Maybe this will help someone down the line...


----------



## Daveo76 (Apr 14, 2004)

Eagle Iron isn't there anymore. Livingstons by Mcdonalds can do it too


----------



## ssv1761982 (Jun 2, 2004)

Don't forget, the weigh slip is just for the trailer. Hopefully you'll get a guy running the scales that is a boater too and he will help you guess the weight right. The 'proper' way is to unload the boat and just weigh the trailer but you can bet that doesn't happen often. The price of the plates increase by weight.


----------



## terryit3 (Jul 15, 2011)

Daveo76 said:


> Eagle Iron isn't there anymore. Livingstons by Mcdonalds can do it too


That's probably why I couldn't find out where it was located 

I'll remove it from the list.


----------



## Doboy (Oct 13, 2008)

ssv1761982 said:


> Don't forget, the weigh slip is just for the trailer. Hopefully you'll get a guy running the scales that is a boater too and he will help you guess the weight right. The 'proper' way is to unload the boat and just weigh the trailer but you can bet that doesn't happen often. The price of the plates increase by weight.
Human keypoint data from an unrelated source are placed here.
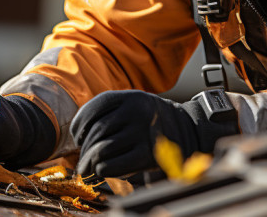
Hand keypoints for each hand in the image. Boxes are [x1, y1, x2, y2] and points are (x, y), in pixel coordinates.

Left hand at [71, 89, 237, 177]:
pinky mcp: (147, 155)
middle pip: (95, 133)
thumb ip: (107, 114)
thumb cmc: (149, 120)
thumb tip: (79, 142)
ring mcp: (143, 133)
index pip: (91, 111)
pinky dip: (102, 170)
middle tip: (84, 160)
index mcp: (130, 97)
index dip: (79, 127)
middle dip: (85, 150)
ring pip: (101, 150)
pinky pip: (110, 166)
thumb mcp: (131, 105)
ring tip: (92, 166)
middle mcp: (137, 111)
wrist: (187, 130)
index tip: (80, 137)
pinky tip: (105, 170)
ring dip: (92, 162)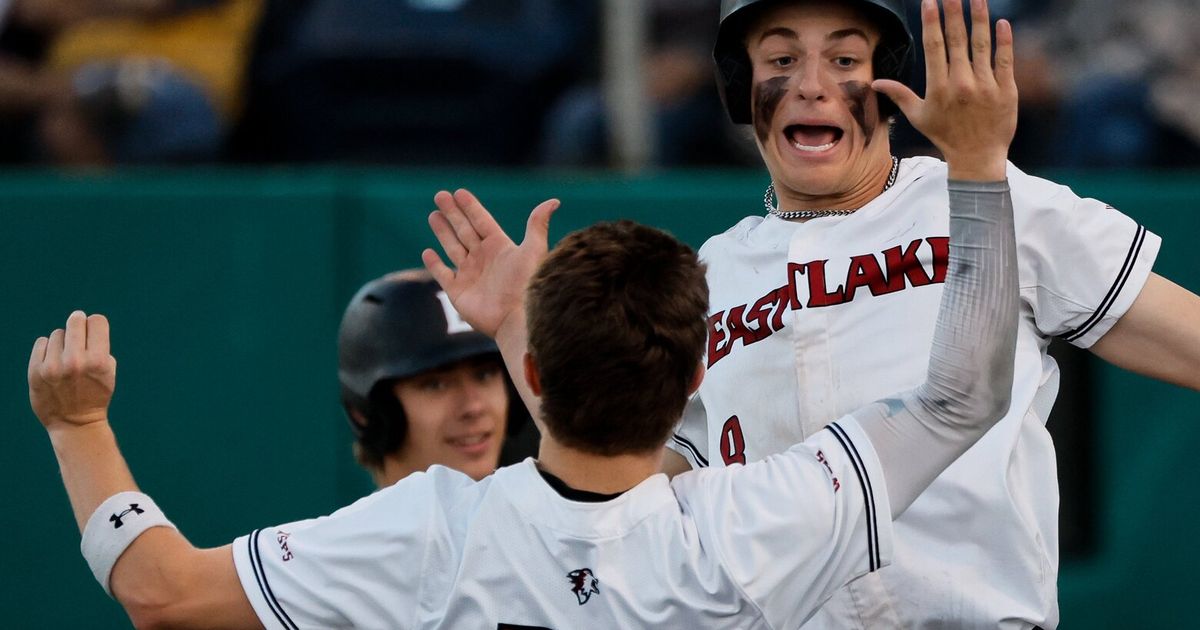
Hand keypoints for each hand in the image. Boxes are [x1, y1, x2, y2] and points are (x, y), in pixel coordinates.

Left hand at [29, 310, 116, 431]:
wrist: (75, 423)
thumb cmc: (96, 394)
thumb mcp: (108, 372)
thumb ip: (100, 348)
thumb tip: (85, 324)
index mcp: (98, 361)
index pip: (97, 321)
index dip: (96, 325)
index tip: (93, 332)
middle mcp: (75, 362)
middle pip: (76, 320)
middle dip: (79, 325)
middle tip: (78, 335)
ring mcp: (53, 367)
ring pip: (58, 333)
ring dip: (63, 342)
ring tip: (66, 359)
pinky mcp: (35, 371)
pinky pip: (41, 343)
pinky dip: (47, 349)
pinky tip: (53, 362)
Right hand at [422, 189, 559, 337]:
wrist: (517, 318)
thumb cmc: (528, 285)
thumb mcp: (534, 250)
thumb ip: (538, 224)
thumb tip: (555, 201)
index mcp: (500, 247)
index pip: (481, 221)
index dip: (471, 207)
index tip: (459, 192)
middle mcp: (484, 259)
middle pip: (464, 230)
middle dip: (452, 214)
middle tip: (440, 196)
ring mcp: (470, 275)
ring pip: (452, 247)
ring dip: (442, 232)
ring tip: (433, 215)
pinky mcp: (458, 292)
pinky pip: (442, 274)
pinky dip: (434, 264)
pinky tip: (427, 252)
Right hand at [873, 0, 1016, 180]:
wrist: (977, 157)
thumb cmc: (945, 136)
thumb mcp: (918, 117)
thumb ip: (899, 95)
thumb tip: (874, 84)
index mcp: (938, 88)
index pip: (934, 47)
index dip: (932, 22)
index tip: (930, 2)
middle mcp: (961, 83)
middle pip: (957, 40)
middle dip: (953, 13)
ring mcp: (985, 86)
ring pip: (981, 45)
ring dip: (979, 19)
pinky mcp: (1006, 90)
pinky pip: (1004, 60)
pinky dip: (1004, 41)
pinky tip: (1001, 22)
Take the BOAT off, the spare tire, the bunks, the rollers, the winch!!! 
And I NEVER unhook the tongue,,, unless I'm told to! 
Like, What do I KNOW!  

If you take off the SN plate & say it's HOME MADE, you could use that same title(trailer) for the next 10 BOATS!
DO YOUR PART,,, Help OUR government SAVE some paper/ MONEY!


----------



## terryit3 (Jul 15, 2011)

I lucked out and found a boat guy to weigh it


----------



## ohiou_98 (Mar 19, 2007)

Blair's in the 'Burg.


----------



## SeanStone (Sep 8, 2010)

Got mine weighed the other day. I drove up, walked inside, and told them what I needed. The guy at the counter looked through the glass and said, "300 pounds." And wrote me a ticket. Those are the best certified scales ever. Lol.


----------